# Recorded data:
——————

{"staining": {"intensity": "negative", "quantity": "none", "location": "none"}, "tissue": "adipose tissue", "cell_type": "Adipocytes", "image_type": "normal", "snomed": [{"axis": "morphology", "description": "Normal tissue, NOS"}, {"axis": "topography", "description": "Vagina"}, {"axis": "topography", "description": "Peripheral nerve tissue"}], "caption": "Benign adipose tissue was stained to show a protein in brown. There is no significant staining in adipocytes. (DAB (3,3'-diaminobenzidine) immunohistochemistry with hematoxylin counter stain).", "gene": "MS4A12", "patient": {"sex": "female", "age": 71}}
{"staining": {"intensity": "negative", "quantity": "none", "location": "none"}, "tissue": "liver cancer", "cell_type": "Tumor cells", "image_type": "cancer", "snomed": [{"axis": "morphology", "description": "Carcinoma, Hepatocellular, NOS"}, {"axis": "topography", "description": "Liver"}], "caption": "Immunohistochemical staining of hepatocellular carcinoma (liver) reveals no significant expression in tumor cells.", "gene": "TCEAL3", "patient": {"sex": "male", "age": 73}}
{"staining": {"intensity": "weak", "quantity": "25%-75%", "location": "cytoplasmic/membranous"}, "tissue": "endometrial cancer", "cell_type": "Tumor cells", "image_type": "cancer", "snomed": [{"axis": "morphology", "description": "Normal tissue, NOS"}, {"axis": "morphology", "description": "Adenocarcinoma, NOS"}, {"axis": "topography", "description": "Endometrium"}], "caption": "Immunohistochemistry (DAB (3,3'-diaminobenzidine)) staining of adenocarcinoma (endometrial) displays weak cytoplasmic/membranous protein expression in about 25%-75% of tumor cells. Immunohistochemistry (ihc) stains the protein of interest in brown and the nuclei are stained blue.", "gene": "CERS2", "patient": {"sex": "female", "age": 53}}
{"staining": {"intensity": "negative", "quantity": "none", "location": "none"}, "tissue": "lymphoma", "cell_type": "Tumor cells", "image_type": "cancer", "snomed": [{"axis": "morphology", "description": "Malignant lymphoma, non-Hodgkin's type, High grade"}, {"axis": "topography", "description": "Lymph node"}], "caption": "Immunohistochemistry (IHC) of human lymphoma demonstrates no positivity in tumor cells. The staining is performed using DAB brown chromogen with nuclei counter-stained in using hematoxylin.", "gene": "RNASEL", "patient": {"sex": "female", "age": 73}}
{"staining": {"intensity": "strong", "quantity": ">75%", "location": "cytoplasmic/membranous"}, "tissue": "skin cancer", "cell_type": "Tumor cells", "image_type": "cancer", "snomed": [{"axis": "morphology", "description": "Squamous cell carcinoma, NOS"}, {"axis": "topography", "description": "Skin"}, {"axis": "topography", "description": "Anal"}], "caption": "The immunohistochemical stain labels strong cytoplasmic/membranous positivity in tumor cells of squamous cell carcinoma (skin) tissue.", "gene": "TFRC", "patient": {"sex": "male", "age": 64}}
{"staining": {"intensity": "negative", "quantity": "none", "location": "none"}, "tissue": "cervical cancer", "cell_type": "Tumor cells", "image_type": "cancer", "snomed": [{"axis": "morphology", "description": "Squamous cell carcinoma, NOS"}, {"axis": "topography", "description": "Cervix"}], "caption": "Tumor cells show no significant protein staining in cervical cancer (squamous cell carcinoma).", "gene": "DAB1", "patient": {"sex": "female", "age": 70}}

——————

The output must consist solely of the lines from the first line of the records through the line containing "staining of hepatocellular", reproduced exactly.

{"staining": {"intensity": "negative", "quantity": "none", "location": "none"}, "tissue": "adipose tissue", "cell_type": "Adipocytes", "image_type": "normal", "snomed": [{"axis": "morphology", "description": "Normal tissue, NOS"}, {"axis": "topography", "description": "Vagina"}, {"axis": "topography", "description": "Peripheral nerve tissue"}], "caption": "Benign adipose tissue was stained to show a protein in brown. There is no significant staining in adipocytes. (DAB (3,3'-diaminobenzidine) immunohistochemistry with hematoxylin counter stain).", "gene": "MS4A12", "patient": {"sex": "female", "age": 71}}
{"staining": {"intensity": "negative", "quantity": "none", "location": "none"}, "tissue": "liver cancer", "cell_type": "Tumor cells", "image_type": "cancer", "snomed": [{"axis": "morphology", "description": "Carcinoma, Hepatocellular, NOS"}, {"axis": "topography", "description": "Liver"}], "caption": "Immunohistochemical staining of hepatocellular carcinoma (liver) reveals no significant expression in tumor cells.", "gene": "TCEAL3", "patient": {"sex": "male", "age": 73}}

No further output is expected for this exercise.